What you have to do — Exactly reproduce the entries, dropping any pictures from your copy.

Data records —
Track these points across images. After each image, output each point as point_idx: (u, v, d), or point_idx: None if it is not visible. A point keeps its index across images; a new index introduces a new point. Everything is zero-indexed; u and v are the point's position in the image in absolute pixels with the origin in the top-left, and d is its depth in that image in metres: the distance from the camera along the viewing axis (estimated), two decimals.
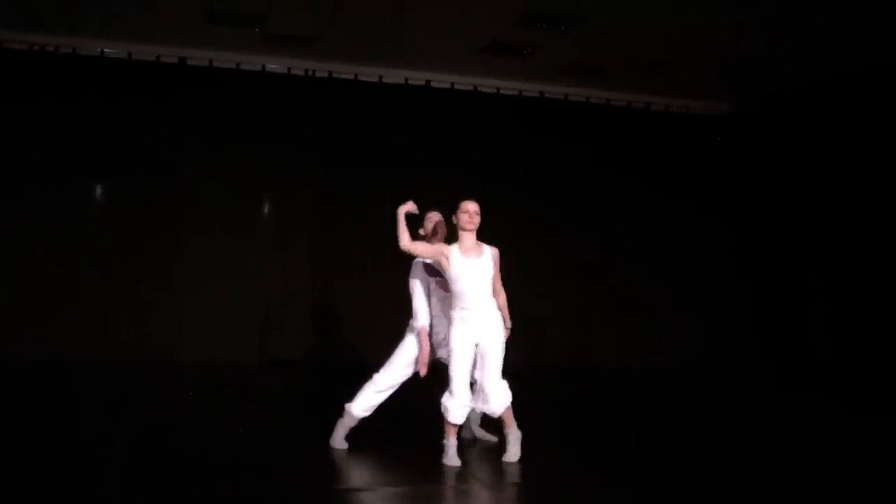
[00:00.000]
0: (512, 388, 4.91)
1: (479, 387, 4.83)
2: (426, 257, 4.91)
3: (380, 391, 5.09)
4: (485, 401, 4.82)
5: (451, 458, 4.73)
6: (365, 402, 5.07)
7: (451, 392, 4.74)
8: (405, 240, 4.74)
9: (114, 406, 6.28)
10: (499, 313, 4.84)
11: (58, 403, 6.35)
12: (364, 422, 5.08)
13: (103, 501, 3.86)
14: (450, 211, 4.93)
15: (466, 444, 5.36)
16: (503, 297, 4.91)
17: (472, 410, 4.98)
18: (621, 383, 8.82)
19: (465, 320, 4.74)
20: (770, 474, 4.71)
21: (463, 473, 4.69)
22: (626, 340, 10.01)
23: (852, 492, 4.39)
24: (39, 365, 7.83)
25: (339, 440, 5.06)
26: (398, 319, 6.14)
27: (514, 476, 4.68)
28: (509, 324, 4.89)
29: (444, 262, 4.79)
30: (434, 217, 5.26)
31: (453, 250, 4.78)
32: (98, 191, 8.92)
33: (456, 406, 4.72)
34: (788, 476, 4.67)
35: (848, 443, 5.68)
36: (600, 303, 10.16)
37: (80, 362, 8.11)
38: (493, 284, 4.85)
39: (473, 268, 4.74)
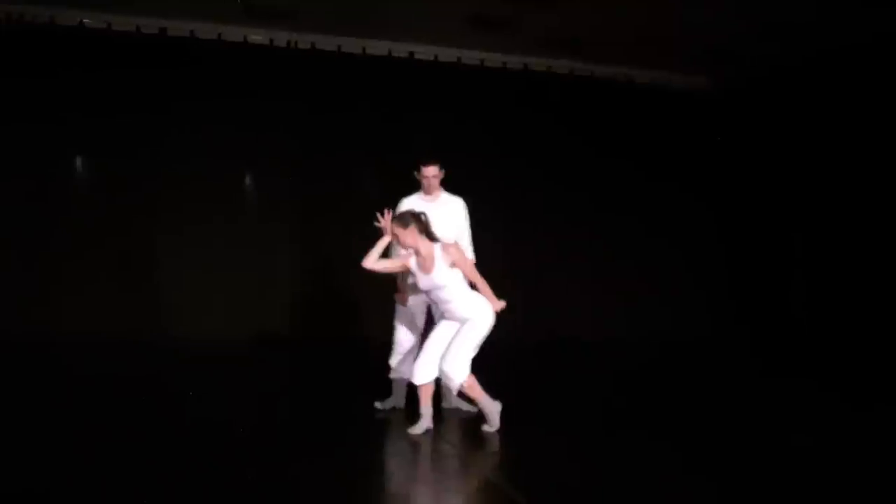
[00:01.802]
0: (490, 362, 4.99)
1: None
2: (393, 271, 5.04)
3: (406, 351, 5.43)
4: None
5: (423, 425, 4.85)
6: (404, 366, 5.40)
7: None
8: (369, 261, 4.88)
9: (101, 391, 6.02)
10: (476, 302, 4.87)
11: (43, 387, 6.12)
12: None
13: (97, 496, 3.78)
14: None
15: (446, 414, 5.45)
16: (481, 284, 4.94)
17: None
18: (602, 357, 8.82)
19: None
20: (745, 449, 4.79)
21: (440, 442, 4.77)
22: (606, 315, 9.99)
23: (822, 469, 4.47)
24: (24, 347, 7.59)
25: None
26: (381, 296, 6.17)
27: (492, 446, 4.77)
28: (498, 305, 4.91)
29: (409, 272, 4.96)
30: (429, 171, 5.32)
31: (412, 262, 4.89)
32: (77, 168, 8.77)
33: (417, 367, 4.90)
34: (765, 453, 4.65)
35: (828, 421, 5.66)
36: (581, 275, 10.13)
37: (63, 343, 7.86)
38: (468, 277, 4.91)
39: (427, 281, 4.84)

Task response —
Track these points across images. After each image, output each point as point_idx: (u, v, d), or point_idx: None if it is not visible. A point keeps its index across images; a new index introduces a new point. Everything is zero-indexed; u and v are the point's position in the image in absolute pixels with the origin in the top-left, and d is its depth in that image in metres: the distance from the camera along the viewing axis (estimated), two decimals.
[00:00.000]
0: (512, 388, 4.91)
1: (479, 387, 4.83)
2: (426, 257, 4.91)
3: (380, 391, 5.09)
4: (485, 401, 4.82)
5: (451, 458, 4.73)
6: (365, 402, 5.07)
7: (451, 392, 4.74)
8: (405, 240, 4.74)
9: (114, 406, 6.28)
10: (499, 313, 4.84)
11: (58, 403, 6.35)
12: (364, 422, 5.08)
13: (103, 501, 3.86)
14: (450, 211, 4.93)
15: (466, 444, 5.36)
16: (503, 297, 4.91)
17: (472, 410, 4.98)
18: (621, 383, 8.82)
19: (465, 320, 4.74)
20: (770, 474, 4.71)
21: (463, 473, 4.69)
22: (626, 340, 10.01)
23: (852, 492, 4.39)
24: (39, 365, 7.83)
25: (339, 440, 5.06)
26: (398, 319, 6.14)
27: (514, 476, 4.68)
28: (509, 324, 4.89)
29: (444, 262, 4.79)
30: (434, 217, 5.26)
31: (453, 250, 4.78)
32: (98, 191, 8.92)
33: (456, 406, 4.72)
34: (788, 476, 4.67)
35: (848, 443, 5.68)
36: (600, 303, 10.16)
37: (80, 362, 8.11)
38: (493, 284, 4.85)
39: (473, 268, 4.74)
[00:01.802]
0: (490, 362, 4.99)
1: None
2: (393, 271, 5.04)
3: (406, 351, 5.43)
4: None
5: (423, 425, 4.85)
6: (404, 366, 5.40)
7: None
8: (369, 261, 4.88)
9: (101, 391, 6.02)
10: (476, 302, 4.87)
11: (43, 387, 6.12)
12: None
13: (97, 496, 3.78)
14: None
15: (446, 414, 5.45)
16: (481, 284, 4.94)
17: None
18: (602, 357, 8.82)
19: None
20: (745, 449, 4.79)
21: (440, 442, 4.77)
22: (606, 315, 9.99)
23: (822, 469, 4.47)
24: (24, 347, 7.59)
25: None
26: (381, 296, 6.17)
27: (492, 446, 4.77)
28: (498, 305, 4.91)
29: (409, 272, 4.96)
30: (429, 171, 5.32)
31: (412, 262, 4.89)
32: (77, 168, 8.77)
33: (417, 367, 4.90)
34: (765, 453, 4.65)
35: (828, 421, 5.66)
36: (581, 275, 10.13)
37: (63, 343, 7.86)
38: (468, 277, 4.91)
39: (427, 281, 4.84)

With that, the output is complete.